OmniStruct: Universal Text-to-Structure Generation across Diverse Schemas
James Y. Huang, Wenxuan Zhou, Nan Xu, Fei Wang, Qin Liu, Sheng Zhang, Hoifung Poon, Muhao Chen
TL;DR
OmniStruct addresses the need for a universal benchmark for text-to-structure generation by unifying diverse schemas (NER, RE, text-to-table, function calling) under a JSON-schema framework. It introduces OmniStruct, a broad benchmark assembled from multiple datasets and converted into a schema-guided format, and demonstrates that large models like GPT-4o dominate overall performance while smaller models can close the gap through synthetic instruction tuning. A three-step data-synthesis pipeline (task filtering, task synthesis, instance generation/validation) enables distillation of GPT-4o capabilities into a compact model (OmniStruct-8B), achieving strong results on several tasks and highlighting the potential for cost-effective universal text-to-structure models.
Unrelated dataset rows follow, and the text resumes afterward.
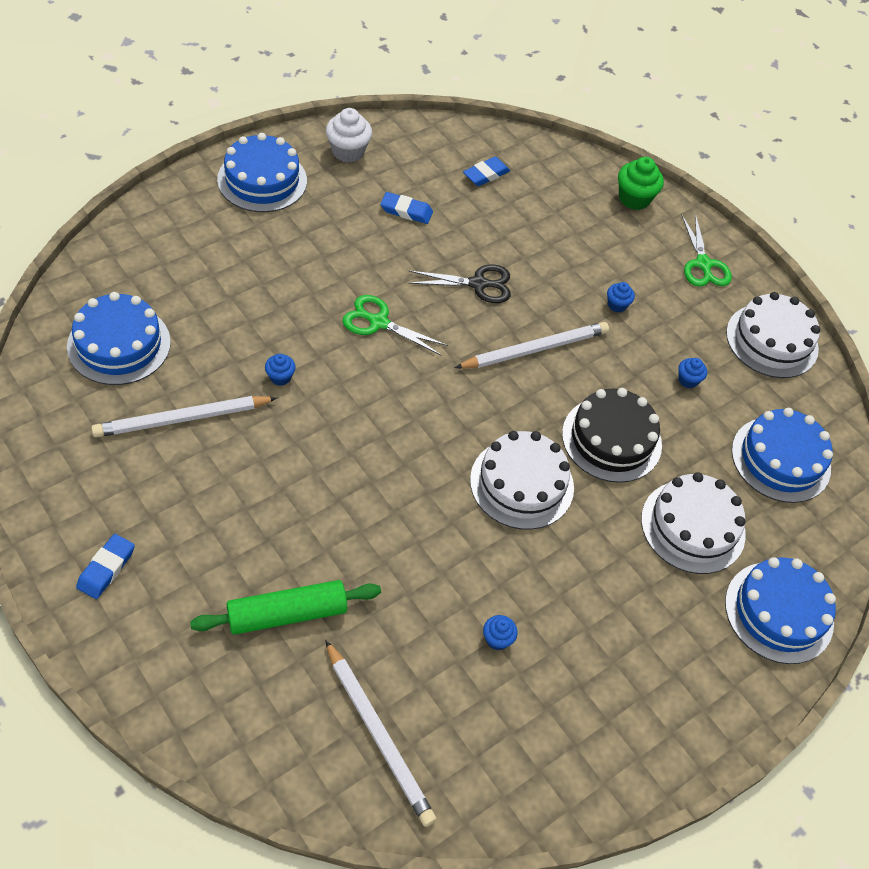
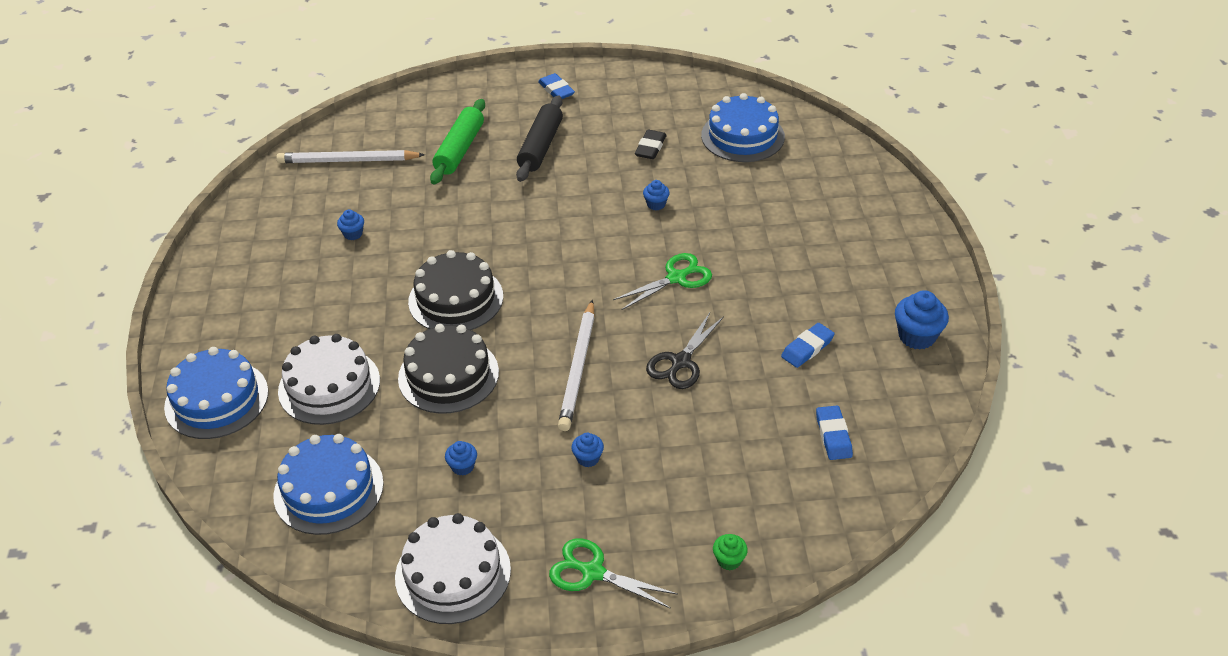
camera: 130 degrees right, 10 degrees down
(183, 419) = (650, 147): white pencil -> black eraser
(236, 528) = (540, 146): none -> black rolling pin
(262, 180) = (898, 263): blue cake -> none
(348, 151) = (917, 336): white cupcake -> blue cupcake
(522, 483) = (456, 299): white cake -> black cake
(634, 198) = (729, 560): green cupcake -> green cupcake, size x0.56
The study also shows that while constrained decoding helps minimally, schema adherence alone does not guarantee high content quality, and it acknowledges limitations in focusing solely on JSON with future work extending to additional structured formats.
Abstract
The ability of Large Language Models (LLMs) to generate structured outputs that follow arbitrary schemas is crucial to a wide range of downstream tasks that require diverse structured representations of results such as information extraction, table generation, and function calling. While modern LLMs excel in generating unstructured responses in natural language, whether this advancement translates to a strong performance on text-to-structure tasks remains unclear. To bridge this gap, we first introduce OmniStruct, a comprehensive benchmark for assessing LLMs' capabilities on diverse text-to-structure tasks such as information extraction, table generation, and function calling. We build OmniStruct by identifying existing datasets across a wide range of tasks that are suitable for a structured answer format, and adapting them under a unified text-to-structure problem setting. To facilitate the development of efficient text-to-structure models, we collect high-quality training data via synthetic task generation. Without using any supervised data for OmniStruct tasks, our experiments demonstrate the possibility of fine-tuning much smaller models on synthetic data into universal structured generation models that can rival the performance of GPT-4o.